[Data extract]
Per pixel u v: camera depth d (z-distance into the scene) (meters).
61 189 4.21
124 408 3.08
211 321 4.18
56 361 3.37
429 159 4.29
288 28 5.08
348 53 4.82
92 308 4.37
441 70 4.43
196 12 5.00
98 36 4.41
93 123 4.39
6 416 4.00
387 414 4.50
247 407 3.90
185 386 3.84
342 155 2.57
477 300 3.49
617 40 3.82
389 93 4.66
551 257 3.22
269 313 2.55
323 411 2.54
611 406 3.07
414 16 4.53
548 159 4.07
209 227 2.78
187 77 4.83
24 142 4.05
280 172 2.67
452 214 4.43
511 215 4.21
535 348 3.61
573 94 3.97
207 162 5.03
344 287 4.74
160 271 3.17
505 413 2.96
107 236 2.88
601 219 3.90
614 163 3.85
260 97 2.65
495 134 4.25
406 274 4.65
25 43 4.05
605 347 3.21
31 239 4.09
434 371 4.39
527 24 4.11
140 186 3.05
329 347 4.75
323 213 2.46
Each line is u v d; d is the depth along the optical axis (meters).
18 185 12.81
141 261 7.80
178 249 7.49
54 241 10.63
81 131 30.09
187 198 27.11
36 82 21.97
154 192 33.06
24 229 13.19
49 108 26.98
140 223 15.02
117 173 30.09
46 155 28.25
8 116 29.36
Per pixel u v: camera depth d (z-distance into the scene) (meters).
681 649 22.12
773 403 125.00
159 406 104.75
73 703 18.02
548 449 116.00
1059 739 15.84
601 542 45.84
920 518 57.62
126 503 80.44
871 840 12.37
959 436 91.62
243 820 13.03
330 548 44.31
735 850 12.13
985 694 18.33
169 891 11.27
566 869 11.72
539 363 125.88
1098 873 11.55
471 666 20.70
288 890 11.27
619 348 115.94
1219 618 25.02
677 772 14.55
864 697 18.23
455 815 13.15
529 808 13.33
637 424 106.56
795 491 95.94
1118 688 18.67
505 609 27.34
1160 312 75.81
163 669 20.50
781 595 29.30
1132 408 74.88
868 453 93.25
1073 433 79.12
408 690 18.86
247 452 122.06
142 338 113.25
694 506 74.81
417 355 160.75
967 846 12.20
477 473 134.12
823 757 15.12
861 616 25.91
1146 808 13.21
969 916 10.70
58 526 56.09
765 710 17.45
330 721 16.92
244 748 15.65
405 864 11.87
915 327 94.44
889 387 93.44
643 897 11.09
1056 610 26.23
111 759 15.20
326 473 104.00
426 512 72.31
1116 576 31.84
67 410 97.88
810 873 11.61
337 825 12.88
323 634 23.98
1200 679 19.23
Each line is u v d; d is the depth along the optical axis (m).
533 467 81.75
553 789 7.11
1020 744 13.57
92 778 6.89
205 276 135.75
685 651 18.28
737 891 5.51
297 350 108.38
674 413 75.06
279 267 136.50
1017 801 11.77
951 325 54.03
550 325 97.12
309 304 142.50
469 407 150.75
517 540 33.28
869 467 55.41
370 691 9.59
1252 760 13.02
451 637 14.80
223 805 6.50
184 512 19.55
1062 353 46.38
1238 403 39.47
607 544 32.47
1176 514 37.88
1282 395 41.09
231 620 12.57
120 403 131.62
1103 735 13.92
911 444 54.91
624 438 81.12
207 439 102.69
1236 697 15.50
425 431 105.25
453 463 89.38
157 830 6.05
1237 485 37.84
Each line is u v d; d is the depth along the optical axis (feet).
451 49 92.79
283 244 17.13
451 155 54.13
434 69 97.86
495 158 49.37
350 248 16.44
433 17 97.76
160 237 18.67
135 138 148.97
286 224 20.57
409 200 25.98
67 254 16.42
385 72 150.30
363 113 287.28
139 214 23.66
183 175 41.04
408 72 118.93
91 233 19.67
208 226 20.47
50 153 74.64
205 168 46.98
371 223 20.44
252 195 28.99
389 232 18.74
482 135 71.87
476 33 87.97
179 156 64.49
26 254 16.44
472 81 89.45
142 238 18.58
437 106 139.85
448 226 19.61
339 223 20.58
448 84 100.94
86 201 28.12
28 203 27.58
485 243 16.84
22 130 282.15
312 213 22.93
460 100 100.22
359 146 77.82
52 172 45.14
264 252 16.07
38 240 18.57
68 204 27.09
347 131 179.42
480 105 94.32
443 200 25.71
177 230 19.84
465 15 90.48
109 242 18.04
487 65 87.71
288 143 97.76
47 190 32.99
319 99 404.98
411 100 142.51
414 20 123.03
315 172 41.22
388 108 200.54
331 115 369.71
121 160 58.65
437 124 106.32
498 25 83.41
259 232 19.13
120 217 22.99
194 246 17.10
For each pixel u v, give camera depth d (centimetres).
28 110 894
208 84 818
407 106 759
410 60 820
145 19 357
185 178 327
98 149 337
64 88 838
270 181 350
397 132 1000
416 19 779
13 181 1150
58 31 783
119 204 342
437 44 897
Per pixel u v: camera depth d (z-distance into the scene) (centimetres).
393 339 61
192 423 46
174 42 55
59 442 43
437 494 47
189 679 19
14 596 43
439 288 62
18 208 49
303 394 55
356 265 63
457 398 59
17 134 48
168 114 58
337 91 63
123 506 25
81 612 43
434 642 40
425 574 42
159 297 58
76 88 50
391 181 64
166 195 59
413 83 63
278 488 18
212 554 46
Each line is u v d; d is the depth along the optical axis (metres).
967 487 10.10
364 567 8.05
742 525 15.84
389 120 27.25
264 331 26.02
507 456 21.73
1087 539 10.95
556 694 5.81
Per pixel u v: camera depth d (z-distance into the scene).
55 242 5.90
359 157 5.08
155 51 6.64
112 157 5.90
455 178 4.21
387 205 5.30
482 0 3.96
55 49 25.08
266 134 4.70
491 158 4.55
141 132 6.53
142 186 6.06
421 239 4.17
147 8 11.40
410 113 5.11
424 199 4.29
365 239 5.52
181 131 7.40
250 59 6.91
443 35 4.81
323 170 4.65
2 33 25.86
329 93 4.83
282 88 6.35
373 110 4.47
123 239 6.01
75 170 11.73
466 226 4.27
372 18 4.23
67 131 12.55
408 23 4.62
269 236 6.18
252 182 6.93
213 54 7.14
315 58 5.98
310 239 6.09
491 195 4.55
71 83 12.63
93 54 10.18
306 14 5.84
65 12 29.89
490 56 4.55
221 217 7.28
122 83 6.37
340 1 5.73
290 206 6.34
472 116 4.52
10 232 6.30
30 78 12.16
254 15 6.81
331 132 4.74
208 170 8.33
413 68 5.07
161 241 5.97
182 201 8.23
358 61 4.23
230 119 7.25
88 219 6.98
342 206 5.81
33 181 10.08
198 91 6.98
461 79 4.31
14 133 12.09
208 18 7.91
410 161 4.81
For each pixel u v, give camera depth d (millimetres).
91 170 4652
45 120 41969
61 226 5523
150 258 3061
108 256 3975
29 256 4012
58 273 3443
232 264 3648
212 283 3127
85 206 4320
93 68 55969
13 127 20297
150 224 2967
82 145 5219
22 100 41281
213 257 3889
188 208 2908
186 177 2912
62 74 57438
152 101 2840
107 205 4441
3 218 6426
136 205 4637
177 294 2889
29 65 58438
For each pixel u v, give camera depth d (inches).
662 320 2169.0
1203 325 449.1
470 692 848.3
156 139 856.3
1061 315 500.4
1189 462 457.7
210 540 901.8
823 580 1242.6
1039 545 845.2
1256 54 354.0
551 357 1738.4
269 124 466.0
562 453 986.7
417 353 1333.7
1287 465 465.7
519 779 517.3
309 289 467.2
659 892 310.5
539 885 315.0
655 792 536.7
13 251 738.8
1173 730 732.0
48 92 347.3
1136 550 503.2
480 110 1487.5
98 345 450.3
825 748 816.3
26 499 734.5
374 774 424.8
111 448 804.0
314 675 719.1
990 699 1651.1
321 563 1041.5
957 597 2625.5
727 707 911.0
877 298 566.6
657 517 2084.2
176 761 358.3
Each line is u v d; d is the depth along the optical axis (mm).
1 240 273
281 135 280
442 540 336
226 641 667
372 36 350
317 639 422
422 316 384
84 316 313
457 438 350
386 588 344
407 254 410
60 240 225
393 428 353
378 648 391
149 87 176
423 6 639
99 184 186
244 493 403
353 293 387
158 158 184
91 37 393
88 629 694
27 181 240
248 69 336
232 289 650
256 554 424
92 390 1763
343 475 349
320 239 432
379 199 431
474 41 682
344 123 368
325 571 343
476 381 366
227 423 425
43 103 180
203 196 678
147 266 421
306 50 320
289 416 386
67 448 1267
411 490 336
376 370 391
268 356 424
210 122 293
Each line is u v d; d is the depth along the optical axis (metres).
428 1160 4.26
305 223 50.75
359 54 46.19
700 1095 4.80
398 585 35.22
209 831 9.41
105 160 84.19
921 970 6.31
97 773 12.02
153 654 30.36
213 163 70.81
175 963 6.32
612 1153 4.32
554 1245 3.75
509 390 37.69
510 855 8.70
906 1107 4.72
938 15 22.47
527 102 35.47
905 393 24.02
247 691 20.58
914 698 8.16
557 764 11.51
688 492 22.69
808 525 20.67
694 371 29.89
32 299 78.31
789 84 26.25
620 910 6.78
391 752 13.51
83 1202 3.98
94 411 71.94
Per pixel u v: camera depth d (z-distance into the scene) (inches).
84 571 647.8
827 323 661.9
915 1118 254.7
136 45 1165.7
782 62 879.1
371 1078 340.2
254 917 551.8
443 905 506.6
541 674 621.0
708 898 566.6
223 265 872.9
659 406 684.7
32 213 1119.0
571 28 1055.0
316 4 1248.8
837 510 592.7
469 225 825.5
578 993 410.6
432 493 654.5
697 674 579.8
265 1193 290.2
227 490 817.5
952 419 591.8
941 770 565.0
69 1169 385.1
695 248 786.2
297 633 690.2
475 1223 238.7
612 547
[/Data extract]
What you will do: From the data above, give the number of lines that hold "along", without anything else.

Written answer: 6